Trump Administration Argues Mulvaney Is Proper CFPB Chief

Trump Administration Argues Mulvaney Is Proper CFPB Chief
December 18, 2017 Marketing GrafWebCUSO

Mick Mulvaney is the properly appointed interim director of the CFPB, Justice Department attorneys argued Monday.

In documents filed in U.S. District Court for the District of Columbia, the attorneys asked U.S. District Judge Timothy Kelly to reject the argument of agency Deputy Director Leandra English that she should be running the agency.

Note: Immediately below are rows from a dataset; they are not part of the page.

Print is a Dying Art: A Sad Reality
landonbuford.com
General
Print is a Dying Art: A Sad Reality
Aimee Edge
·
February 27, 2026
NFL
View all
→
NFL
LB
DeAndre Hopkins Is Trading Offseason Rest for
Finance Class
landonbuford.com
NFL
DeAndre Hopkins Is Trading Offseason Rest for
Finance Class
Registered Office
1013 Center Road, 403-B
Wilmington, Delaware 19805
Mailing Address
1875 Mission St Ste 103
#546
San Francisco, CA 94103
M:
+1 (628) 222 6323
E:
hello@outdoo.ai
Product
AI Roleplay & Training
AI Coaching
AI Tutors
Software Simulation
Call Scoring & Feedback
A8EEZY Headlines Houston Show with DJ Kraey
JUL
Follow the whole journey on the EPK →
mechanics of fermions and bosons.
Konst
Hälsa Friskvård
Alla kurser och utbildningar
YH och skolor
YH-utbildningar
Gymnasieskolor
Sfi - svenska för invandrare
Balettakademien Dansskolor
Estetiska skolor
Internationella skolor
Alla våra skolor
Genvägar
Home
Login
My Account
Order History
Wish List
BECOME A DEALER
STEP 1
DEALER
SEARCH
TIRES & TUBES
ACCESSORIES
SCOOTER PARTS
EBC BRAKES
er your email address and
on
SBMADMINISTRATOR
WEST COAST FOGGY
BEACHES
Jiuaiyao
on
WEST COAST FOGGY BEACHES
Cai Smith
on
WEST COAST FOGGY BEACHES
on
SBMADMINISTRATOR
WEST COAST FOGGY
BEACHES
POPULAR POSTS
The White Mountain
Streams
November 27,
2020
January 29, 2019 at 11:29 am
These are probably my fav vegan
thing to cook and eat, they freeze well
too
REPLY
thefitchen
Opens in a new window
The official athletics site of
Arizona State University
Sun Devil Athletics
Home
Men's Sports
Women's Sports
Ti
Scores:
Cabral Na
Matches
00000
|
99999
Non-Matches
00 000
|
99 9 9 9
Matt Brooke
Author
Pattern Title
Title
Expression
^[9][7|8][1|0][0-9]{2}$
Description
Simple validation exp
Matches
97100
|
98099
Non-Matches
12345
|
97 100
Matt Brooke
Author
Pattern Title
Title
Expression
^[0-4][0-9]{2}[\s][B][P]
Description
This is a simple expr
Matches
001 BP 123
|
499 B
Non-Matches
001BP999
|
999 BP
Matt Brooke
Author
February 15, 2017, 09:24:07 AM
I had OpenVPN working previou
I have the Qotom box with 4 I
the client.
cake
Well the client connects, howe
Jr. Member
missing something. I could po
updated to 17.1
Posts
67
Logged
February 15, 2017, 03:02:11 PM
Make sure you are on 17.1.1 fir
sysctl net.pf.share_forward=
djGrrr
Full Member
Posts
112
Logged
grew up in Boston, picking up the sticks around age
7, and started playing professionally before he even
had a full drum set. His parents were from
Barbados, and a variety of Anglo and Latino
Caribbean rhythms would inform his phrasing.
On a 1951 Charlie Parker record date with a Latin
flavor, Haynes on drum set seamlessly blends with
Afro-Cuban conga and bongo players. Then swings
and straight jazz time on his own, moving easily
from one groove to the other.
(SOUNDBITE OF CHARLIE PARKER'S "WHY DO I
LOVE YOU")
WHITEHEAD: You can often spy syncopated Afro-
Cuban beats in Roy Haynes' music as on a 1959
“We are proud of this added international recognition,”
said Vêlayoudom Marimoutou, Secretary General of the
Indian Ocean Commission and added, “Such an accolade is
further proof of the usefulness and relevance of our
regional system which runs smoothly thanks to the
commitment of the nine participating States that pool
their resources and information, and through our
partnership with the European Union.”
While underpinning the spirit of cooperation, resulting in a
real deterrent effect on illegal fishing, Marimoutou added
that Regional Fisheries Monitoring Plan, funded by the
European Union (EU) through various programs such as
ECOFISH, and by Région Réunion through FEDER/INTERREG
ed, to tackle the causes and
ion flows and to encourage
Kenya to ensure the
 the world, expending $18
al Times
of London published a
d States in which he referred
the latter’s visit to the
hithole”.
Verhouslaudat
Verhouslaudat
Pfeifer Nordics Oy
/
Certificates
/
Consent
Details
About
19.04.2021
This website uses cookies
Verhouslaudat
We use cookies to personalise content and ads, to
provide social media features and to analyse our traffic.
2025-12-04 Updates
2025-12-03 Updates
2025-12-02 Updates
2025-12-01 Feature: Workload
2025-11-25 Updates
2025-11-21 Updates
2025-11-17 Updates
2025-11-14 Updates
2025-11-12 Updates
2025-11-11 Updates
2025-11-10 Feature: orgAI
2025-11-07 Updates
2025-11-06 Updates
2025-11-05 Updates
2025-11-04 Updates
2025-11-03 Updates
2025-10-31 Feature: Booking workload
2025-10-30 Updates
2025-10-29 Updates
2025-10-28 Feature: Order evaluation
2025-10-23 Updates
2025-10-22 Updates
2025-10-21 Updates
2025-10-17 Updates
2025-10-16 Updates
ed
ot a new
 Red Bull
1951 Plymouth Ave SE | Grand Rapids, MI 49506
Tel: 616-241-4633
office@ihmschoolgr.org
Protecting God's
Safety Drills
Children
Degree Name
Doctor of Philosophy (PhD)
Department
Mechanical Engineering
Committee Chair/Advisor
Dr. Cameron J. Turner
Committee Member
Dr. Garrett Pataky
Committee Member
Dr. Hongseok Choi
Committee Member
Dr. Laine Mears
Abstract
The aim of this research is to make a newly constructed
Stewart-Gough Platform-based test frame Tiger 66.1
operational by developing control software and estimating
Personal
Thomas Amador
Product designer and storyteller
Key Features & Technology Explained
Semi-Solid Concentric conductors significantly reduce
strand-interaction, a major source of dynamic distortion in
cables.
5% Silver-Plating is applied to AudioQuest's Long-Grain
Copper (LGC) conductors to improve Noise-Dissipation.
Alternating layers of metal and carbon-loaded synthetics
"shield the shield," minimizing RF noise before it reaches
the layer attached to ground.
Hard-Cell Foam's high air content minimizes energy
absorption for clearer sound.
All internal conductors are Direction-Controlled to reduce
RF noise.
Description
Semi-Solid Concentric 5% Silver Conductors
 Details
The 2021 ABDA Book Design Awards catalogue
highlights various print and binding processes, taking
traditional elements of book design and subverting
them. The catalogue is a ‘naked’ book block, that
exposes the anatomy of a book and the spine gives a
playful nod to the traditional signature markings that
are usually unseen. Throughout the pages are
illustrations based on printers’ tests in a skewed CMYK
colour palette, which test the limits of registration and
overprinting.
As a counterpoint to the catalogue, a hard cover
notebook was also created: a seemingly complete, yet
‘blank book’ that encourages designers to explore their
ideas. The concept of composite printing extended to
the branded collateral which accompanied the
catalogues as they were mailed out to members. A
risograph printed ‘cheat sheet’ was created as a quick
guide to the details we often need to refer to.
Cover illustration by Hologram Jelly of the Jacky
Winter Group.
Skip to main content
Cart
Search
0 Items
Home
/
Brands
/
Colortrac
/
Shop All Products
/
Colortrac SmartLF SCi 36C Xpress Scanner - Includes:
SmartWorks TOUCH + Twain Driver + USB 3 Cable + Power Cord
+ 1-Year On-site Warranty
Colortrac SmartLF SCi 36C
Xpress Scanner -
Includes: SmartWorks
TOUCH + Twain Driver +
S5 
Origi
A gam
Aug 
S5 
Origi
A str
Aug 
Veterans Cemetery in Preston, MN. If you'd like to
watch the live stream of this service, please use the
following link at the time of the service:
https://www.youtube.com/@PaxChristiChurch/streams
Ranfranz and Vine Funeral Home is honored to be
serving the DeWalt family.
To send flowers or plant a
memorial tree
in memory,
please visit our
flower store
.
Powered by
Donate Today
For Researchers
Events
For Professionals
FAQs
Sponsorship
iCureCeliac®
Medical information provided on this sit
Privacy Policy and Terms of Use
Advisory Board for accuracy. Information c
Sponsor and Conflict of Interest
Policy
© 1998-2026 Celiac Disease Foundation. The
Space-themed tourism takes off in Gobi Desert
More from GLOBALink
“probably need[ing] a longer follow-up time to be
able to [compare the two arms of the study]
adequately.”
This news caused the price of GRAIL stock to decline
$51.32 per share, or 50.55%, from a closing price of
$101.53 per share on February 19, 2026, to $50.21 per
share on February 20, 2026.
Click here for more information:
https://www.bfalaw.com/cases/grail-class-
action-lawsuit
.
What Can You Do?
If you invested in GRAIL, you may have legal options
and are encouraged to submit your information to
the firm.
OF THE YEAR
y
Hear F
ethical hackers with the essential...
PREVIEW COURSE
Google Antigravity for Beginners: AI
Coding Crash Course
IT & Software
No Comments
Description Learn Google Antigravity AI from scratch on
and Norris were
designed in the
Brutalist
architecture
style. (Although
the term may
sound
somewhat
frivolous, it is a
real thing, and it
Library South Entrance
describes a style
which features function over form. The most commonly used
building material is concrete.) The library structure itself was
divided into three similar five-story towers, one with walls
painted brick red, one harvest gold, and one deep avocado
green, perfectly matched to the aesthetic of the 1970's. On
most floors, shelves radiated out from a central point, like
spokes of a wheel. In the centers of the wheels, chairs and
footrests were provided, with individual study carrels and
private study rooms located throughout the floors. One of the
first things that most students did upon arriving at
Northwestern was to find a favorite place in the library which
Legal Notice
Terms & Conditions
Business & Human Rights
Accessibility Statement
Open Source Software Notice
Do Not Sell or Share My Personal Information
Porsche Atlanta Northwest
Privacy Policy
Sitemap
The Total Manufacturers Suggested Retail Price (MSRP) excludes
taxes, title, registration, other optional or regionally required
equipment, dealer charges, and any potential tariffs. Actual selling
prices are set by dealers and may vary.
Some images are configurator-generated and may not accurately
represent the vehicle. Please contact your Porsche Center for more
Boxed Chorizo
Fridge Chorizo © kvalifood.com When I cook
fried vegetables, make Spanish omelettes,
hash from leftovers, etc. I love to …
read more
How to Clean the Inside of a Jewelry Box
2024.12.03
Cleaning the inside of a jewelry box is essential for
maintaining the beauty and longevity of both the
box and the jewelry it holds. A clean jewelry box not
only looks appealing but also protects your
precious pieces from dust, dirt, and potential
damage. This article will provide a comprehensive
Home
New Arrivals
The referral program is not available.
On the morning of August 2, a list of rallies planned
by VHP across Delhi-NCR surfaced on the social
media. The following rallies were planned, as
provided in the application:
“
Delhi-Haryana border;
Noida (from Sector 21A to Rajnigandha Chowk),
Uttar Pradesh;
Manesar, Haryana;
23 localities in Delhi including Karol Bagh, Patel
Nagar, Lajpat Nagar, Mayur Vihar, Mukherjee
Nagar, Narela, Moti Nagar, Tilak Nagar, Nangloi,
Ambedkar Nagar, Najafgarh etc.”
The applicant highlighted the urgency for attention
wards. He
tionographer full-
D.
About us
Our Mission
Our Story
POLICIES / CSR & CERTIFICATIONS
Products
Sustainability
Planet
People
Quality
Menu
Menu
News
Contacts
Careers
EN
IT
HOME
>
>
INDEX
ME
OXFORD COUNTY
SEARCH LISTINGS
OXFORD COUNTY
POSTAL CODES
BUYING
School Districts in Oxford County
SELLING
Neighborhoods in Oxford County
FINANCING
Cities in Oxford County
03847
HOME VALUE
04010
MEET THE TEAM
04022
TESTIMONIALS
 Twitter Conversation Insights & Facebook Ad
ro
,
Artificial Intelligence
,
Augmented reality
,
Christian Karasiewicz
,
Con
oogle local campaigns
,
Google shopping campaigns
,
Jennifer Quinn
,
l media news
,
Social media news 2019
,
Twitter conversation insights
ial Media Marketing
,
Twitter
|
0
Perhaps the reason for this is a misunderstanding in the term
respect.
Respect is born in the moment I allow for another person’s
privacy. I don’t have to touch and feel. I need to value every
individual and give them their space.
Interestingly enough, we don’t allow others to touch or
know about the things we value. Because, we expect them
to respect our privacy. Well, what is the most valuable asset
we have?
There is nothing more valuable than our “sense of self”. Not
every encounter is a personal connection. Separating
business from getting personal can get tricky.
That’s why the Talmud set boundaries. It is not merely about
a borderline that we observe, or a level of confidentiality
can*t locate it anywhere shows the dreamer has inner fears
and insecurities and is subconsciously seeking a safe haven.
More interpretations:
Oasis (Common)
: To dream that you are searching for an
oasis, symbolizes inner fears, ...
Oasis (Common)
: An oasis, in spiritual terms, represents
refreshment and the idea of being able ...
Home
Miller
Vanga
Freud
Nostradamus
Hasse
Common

Mulvaney, the director of the Office of Management and Budget, was President Trump’s choice to run the CFPB after Director Richard Cordray resigned. Cordray had tried to install English as acting director before he resigned—citing a section of Dodd-Frank that says the deputy serves when the director is absent or unavailable.

English filed suit in an effort to block Mulvaney from taking control of the CFPB.

However, the Trump Administration has argued that under the Federal Vacancies Act, the president has the power to appoint an acting agency head as long as that person already has been confirmed by the Senate for another position.

Justice Department attorneys Monday accused Cordray of bureaucratic sleight-of-hand, saying that he ran the agency for two years without appointing an executive director. Then in the waning hours of his last day in office, he appointed English, his chief of staff as deputy director.

“He made no secret of the fact that this action was an attempt to hand-select his successor,” the attorneys contend.

“Mulvaney, as the Senate-confirmed Director of OMB, is eligible to serve as Acting Director,” the Justice attorneys said. “The text of the Dodd-Frank Act does not say otherwise.”

Also on Monday, the Republican state attorneys general from 13 states filed a brief supporting the administration’s argument.

They said that the director of the CFPB has an extraordinary amount of power.

“Any federal official who wields that level of power should be appointed by the President—not by Congress, and certainly not by an unaccountable federal bureaucrat,” they said.

Attorneys generals filing the brief are from the states of Texas, West Virginia, Alabama, Arizona, Arkansas, Florida, Georgia, Kansas, Louisiana, Michigan, Nebraska, Oklahoma, and South Carolina.

Last week, a group of Democratic state attorneys general filed a brief siding with English.